21/06/2026
Hay dolores que ninguna persona debería conocer.
Hay madres que cambiaron las fotografías familiares por fichas de búsqueda, los abrazos por largas jornadas bajo el sol y las celebraciones por la incertidumbre de no saber dónde están sus hijas e hijos.
Y aun así, además de cargar con la ausencia, muchas veces deben soportar el juicio de quienes se apresuran a decir: “seguro andaban en malos pasos”.
Como si una madre tuviera que demostrar que su hijo o su hija merece ser buscado.
Como si hubiera vidas que valieran menos.
Como si la desaparición fuera un castigo aceptable.

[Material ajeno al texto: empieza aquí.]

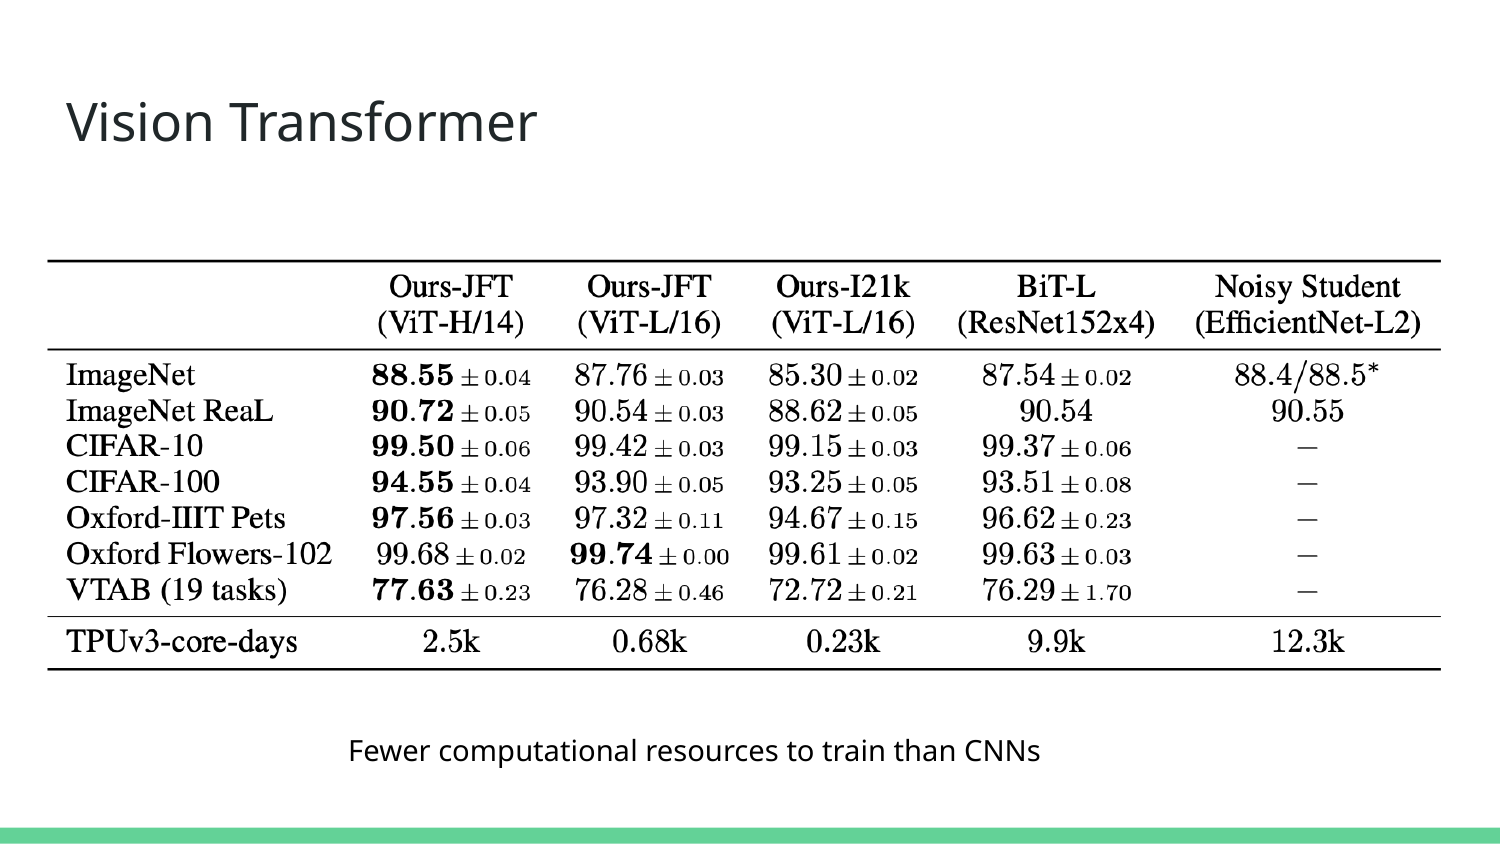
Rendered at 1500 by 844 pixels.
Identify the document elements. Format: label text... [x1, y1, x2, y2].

text_box Fewer computational resources to train than CNNs [333, 716, 1167, 782]
title Vision Transformer [51, 72, 1449, 167]
picture [24, 233, 1475, 694]
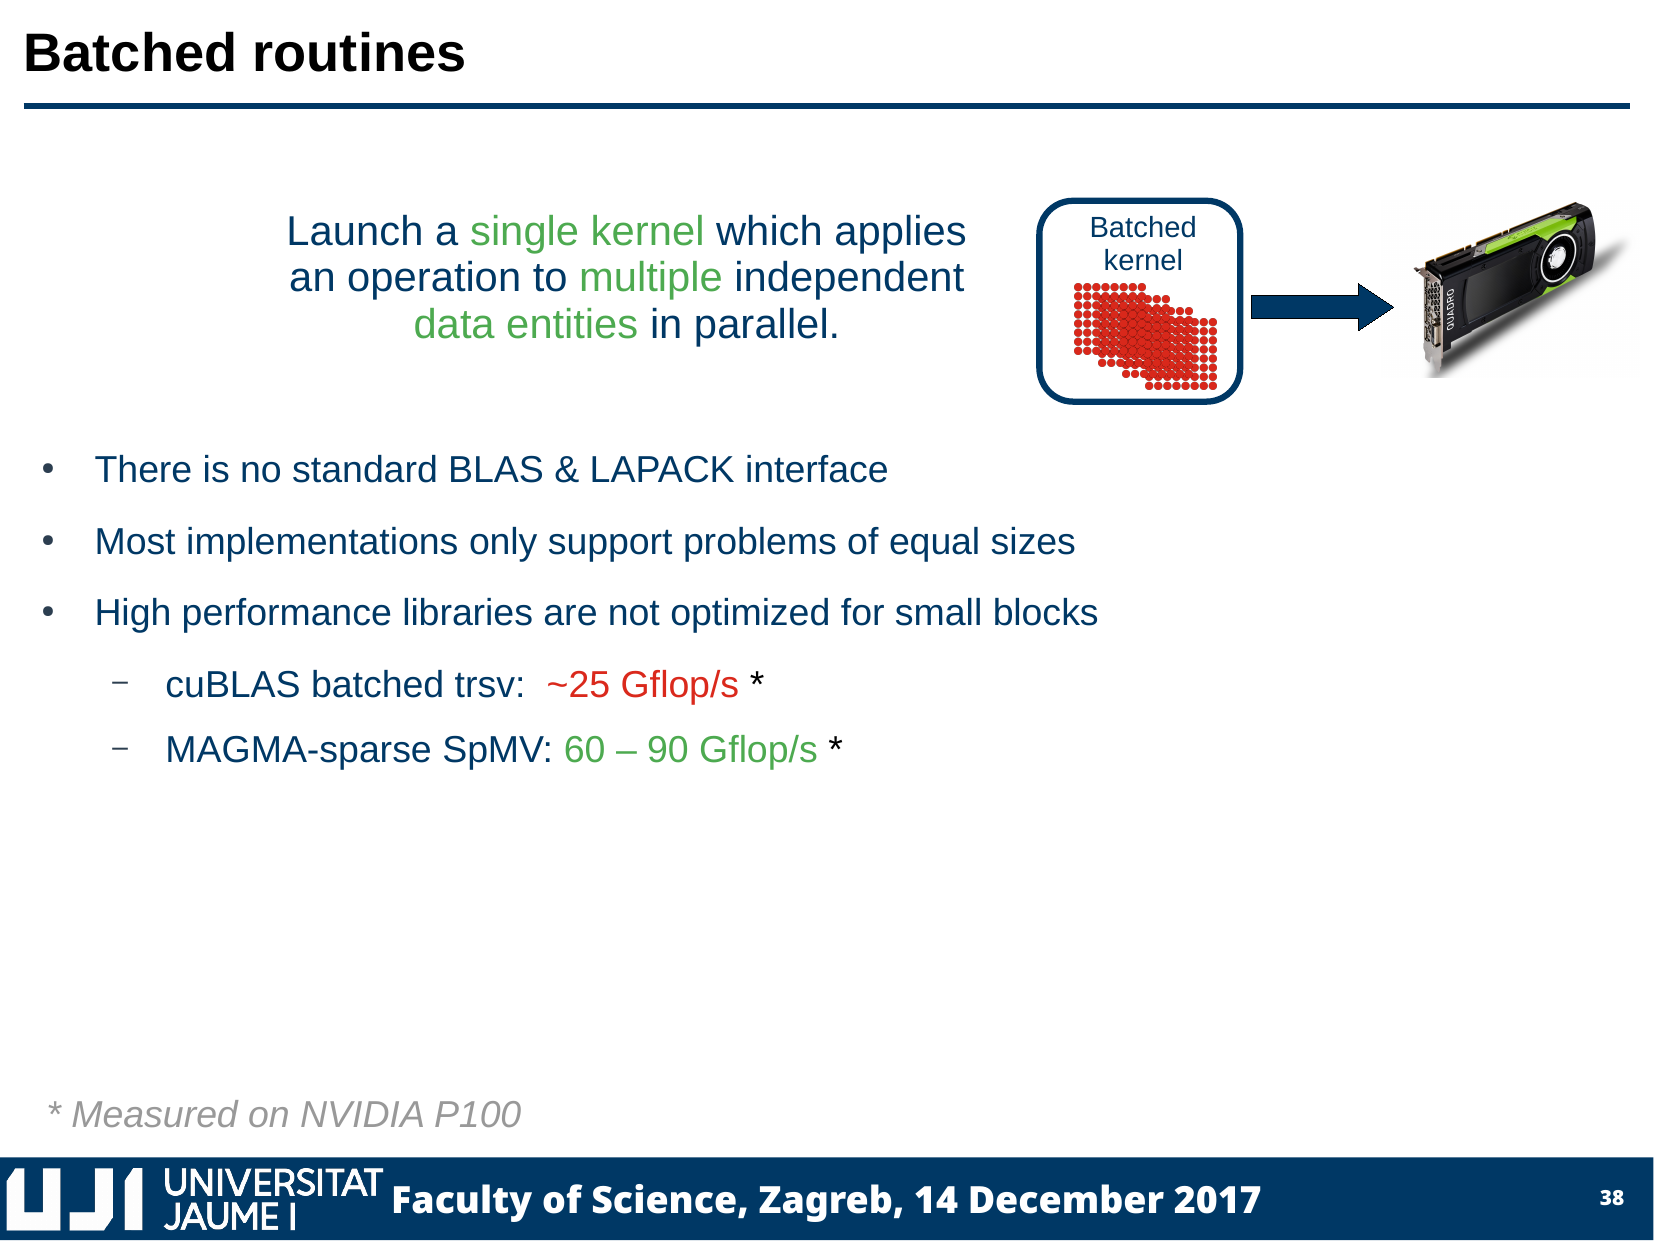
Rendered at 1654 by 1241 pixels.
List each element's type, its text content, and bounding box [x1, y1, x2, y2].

text_box [1251, 283, 1394, 331]
title Batched routines [23, 0, 1630, 107]
text_box * Measured on NVIDIA P100 [31, 1086, 579, 1146]
list There is no standard BLAS & LAPACK interface Most implementations only support problems of equal sizes High performance libraries are not optimized for small blocks cuBLAS batched trsv: ~25 Gflop/s * MAGMA-sparse SpMV: 60 – 90 Gflop/s * [23, 448, 1630, 1123]
picture [0, 1158, 390, 1241]
text_box Batched kernel [1074, 204, 1217, 285]
text_box Launch a single kernel which applies an operation to multiple independent data entities in parallel. [200, 200, 1016, 355]
picture [1074, 285, 1217, 390]
picture [1381, 200, 1640, 378]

Nadie debería tener que ganarse el derecho a volver a casa.
Nadie debería desaparecer.
Las madres buscadoras hacen el trabajo que las autoridades no hacen. Con picos, palas y un amor que se niega a rendirse, recorren caminos que jamás debieron recorrer.
Y mientras existan personas desaparecidas, sus nombres seguirán siendo pronunciados.
Porque ninguna madre debería tener que buscar a sus hijxs.
Y porque ningún ser humano merece ser reducido a un rumor, un prejuicio o una excusa.
Hasta encontrarles.
Porque vivxs se los llevaron, y vivxs los queremos.